Machine and hand embroidery on soluble fabric.
First I free machined a network on Aquasol – see below.
Then I filled it in with raised chain band using a mix of threads. The tricky
thing with hand stitching on soluble is always fastening the ends in - there aren't many hiding places when the fabric is going to vanish!
Source picture
From this article in the Saturday Guardian 28/03/15:“James Rebanks, Twitter’s favourite shepherd: ‘Sheep farming is another form of culture, just like Picasso or punk’. Shepherds are disappearing from the countryside — but there’s one in the Lake District who has 40,000 Twitter followers and an acclaimed memoir to his name. Over a day in the fields, James Rebanks explains why he’ll never give up on the life that has sustained his family for 600 years.”
One of Rebanks’ flock of
450 Herdwick sheep – a tough mountain breed synonymous with the Lake District.

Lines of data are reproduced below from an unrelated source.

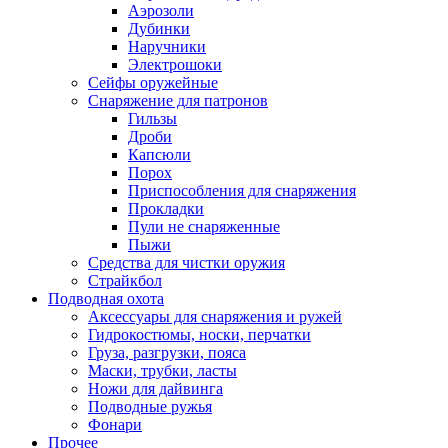
Аэрозоли
Дубинки
Наручники
Электрошоки
Сейфы оружейные
Снаряжение для патронов
Гильзы
Дроби
Капсюли
Порох
Приспособления для снаряжения
Прокладки
Пули не снаряженные
Пыжи
Средства для чистки оружия
Страйкбол
Подводная охота
Аксессуары для снаряжения и ружей
Гидрокостюмы, носки, перчатки
Груза, разгрузки, пояса
Маски, трубки, ласты
Ножи для дайвинга
Подводные ружья
Фонари
Прочее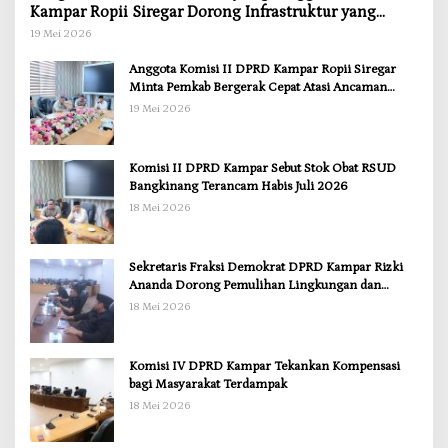
Kampar Ropii Siregar Dorong Infrastruktur yang
Menyentuh Kebutuhan Dasar
19 Mei 2026
Anggota Komisi II DPRD Kampar Ropii Siregar
Minta Pemkab Bergerak Cepat Atasi Ancaman
Kekosongan Obat demi Wujudkan Kampar Dihati
19 Mei 2026
Komisi II DPRD Kampar Sebut Stok Obat RSUD
Bangkinang Terancam Habis Juli 2026
18 Mei 2026
Sekretaris Fraksi Demokrat DPRD Kampar Rizki
Ananda Dorong Pemulihan Lingkungan dan
Kompensasi untuk Warga Sungai Tapung
18 Mei 2026
Komisi IV DPRD Kampar Tekankan Kompensasi
bagi Masyarakat Terdampak
18 Mei 2026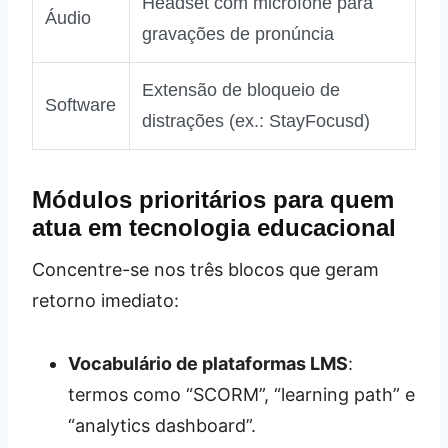
Headset com microfone para
Áudio
gravações de pronúncia
Extensão de bloqueio de
Software
distrações (ex.: StayFocusd)
Módulos prioritários para quem
atua em tecnologia educacional
Concentre-se nos três blocos que geram
retorno imediato:
Vocabulário de plataformas LMS
:
termos como “SCORM”, “learning path” e
“analytics dashboard”.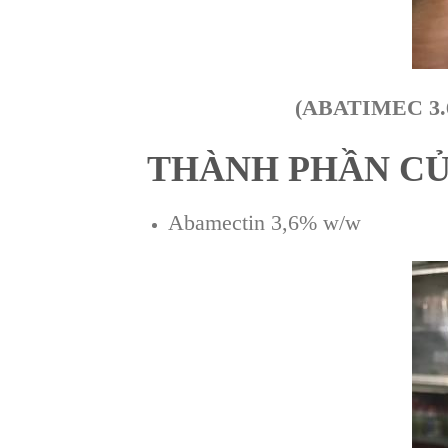
(ABATIMEC 3.6E
THÀNH PHẦN CỦ
Abamectin 3,6% w/w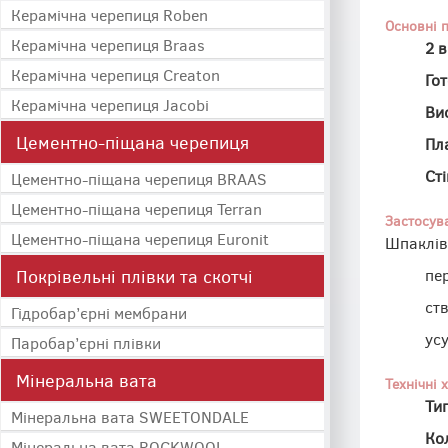
Керамічна черепиця Roben
Основні 
Керамічна черепиця Braas
2 в
Керамічна черепиця Creaton
Го
Керамічна черепиця Jacobi
Ви
Цементно-піщана черепиця
Пла
Сті
Цементно-піщана черепиця BRAAS
Цементно-піщана черепиця Terran
Застосув
Цементно-піщана черепиця Euronit
Шпаклі
Покрівельні плівки та скотчі
пе
ст
Гідробар’єрні мембрани
усу
Паробар’єрні плівки
Мінеральна вата
Технічні 
Ти
Мінеральна вата SWEETONDALE
Кол
Мінеральна вата ROCKWOOL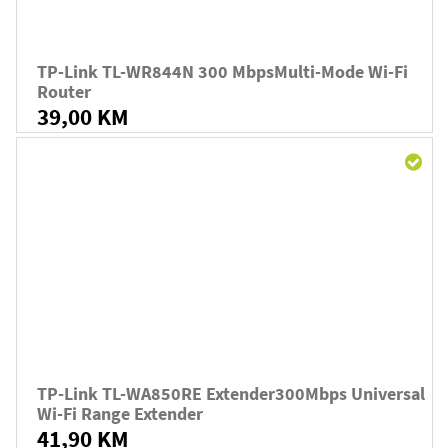
TP-Link TL-WR844N 300 MbpsMulti-Mode Wi-Fi
Router
39,00 KM
TP-Link TL-WA850RE Extender300Mbps Universal
Wi-Fi Range Extender
41,90 KM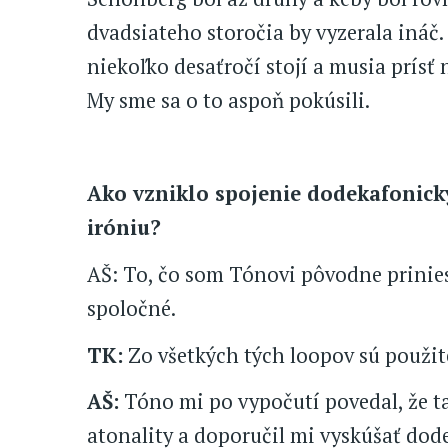
dvadsiateho storočia by vyzerala ináč
niekoľko desaťročí stojí a musia prísť 
My sme sa o to aspoň pokúsili.
Ako vzniklo spojenie dodekafonic
iróniu?
AŠ: To, čo som Tónovi pôvodne prinies
spoločné.
TK:
Zo všetkých tých loopov sú použité 
AŠ:
Tóno mi po vypočutí povedal, že t
atonality a doporučil mi vyskúšať do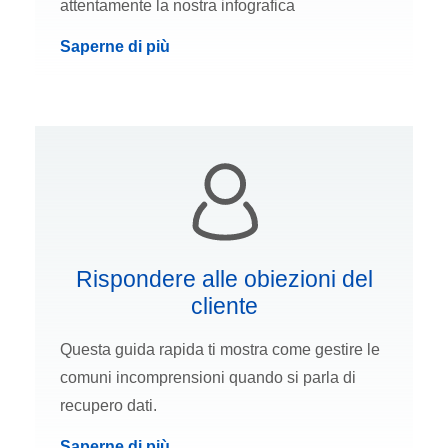
attentamente la nostra infografica
Saperne di più
Rispondere alle obiezioni del
cliente
Questa guida rapida ti mostra come gestire le
comuni incomprensioni quando si parla di
recupero dati.
Saperne di più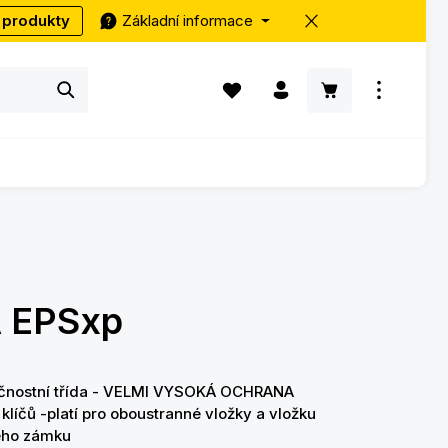
 produkty
Základní informace
Máte 0 položky v seznamu přání
Nákupní košík ob
 EPSxp
ečnostní třída - VELMI VYSOKÁ OCHRANA
 klíčů -platí pro oboustranné vložky a vložku
ého zámku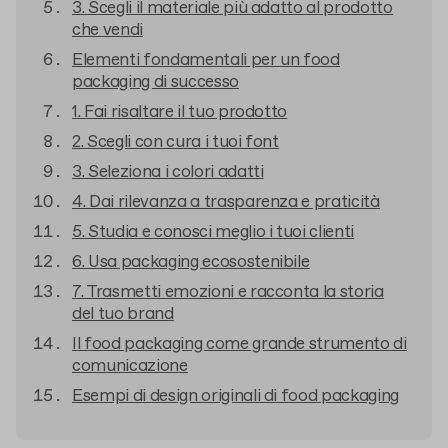
3. Scegli il materiale più adatto al prodotto
che vendi
Elementi fondamentali per un food
packaging di successo
1. Fai risaltare il tuo prodotto
2. Scegli con cura i tuoi font
3. Seleziona i colori adatti
4. Dai rilevanza a trasparenza e praticità
5. Studia e conosci meglio i tuoi clienti
6. Usa packaging ecosostenibile
7. Trasmetti emozioni e racconta la storia
del tuo brand
Il food packaging come grande strumento di
comunicazione
Esempi di design originali di food packaging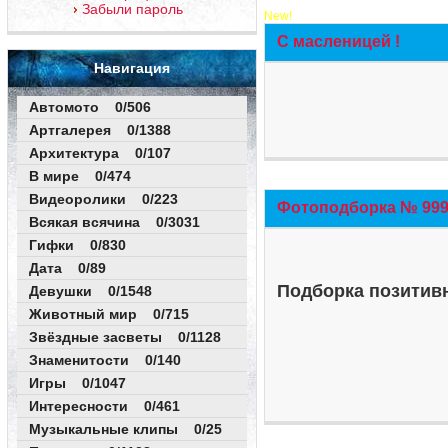
Забыли пароль
New!
С масленицей !
Навигация
Автомото 0/506
Артгалерея 0/1388
Архитектура 0/107
В мире 0/474
Видеоролики 0/223
Фотоподборка № 999 
Всякая всячина 0/3031
Гифки 0/830
Дата 0/89
Подборка позитивн
Девушки 0/1548
Животный мир 0/715
Звёздные засветы 0/1128
Знаменитости 0/140
Игры 0/1047
Интересности 0/461
Музыкальные клипы 0/25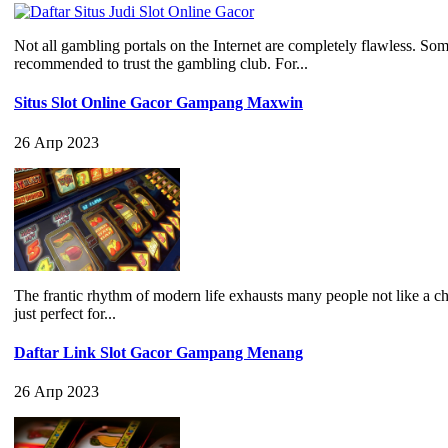
Not all gambling portals on the Internet are completely flawless. Som
recommended to trust the gambling club. For...
Situs Slot Online Gacor Gampang Maxwin
26 Апр 2023
The frantic rhythm of modern life exhausts many people not like a chil
just perfect for...
Daftar Link Slot Gacor Gampang Menang
26 Апр 2023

Photograph: Christopher Thomond for the Guardian
Sample designI loved the curve and banding of the horn, and wanted to do just that, not any more of the sheep. So making a free standing horn on soluble seemed apt (OK, any excuse for soluble).
Just machine
stitching would be too flat, so I decided to use a technique I developed for a
cuff (pattern here in my
Etsy shop). Lovely nubbly
raised chain band into a machined grid.
I’d nearly
finished before it dawned on me that it didn’t have to be so… wholemeal! I didn't try to copy the actual shades, but the more I deviate from the source picture the better, so I
should’ve used a completely different palette. At this point I wanted another go, imagining
zingy rainbow hues. But, the other important lesson I try to learn from this project is
to finish and move on, not try again. So wholemeal it is, sorry.
2 comments:
I like your wholemeal sheep's horn! Lovely use of water soluble
That's such a lovely textural piece!